Your instructions: An unchanged copy of every record below, without pictures, is the goal.

---

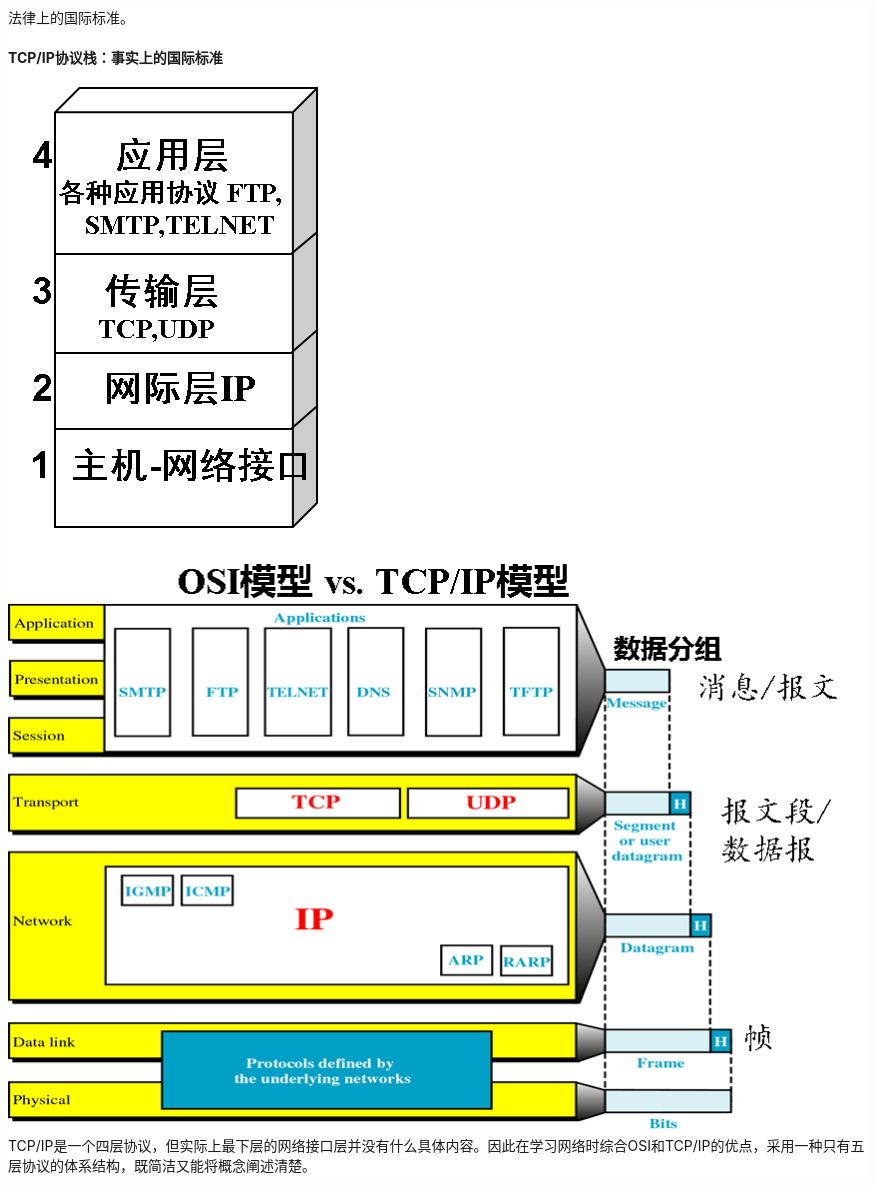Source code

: 法律上的国际标准。

#### TCP/IP协议栈：事实上的国际标准

![TCP/IP四层协议](./1521725388067.png)

![OSI VS TCP/IP](./1521725455691.png)
TCP/IP是一个四层协议，但实际上最下层的网络接口层并没有什么具体内容。因此在学习网络时综合OSI和TCP/IP的优点，采用一种只有五层协议的体系结构，既简洁又能将概念阐述清楚。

---

Written response:
Source code

: 法律上的国际标准。

#### TCP/IP协议栈：事实上的国际标准

![TCP/IP四层协议](./1521725388067.png)

![OSI VS TCP/IP](./1521725455691.png)
TCP/IP是一个四层协议，但实际上最下层的网络接口层并没有什么具体内容。因此在学习网络时综合OSI和TCP/IP的优点，采用一种只有五层协议的体系结构，既简洁又能将概念阐述清楚。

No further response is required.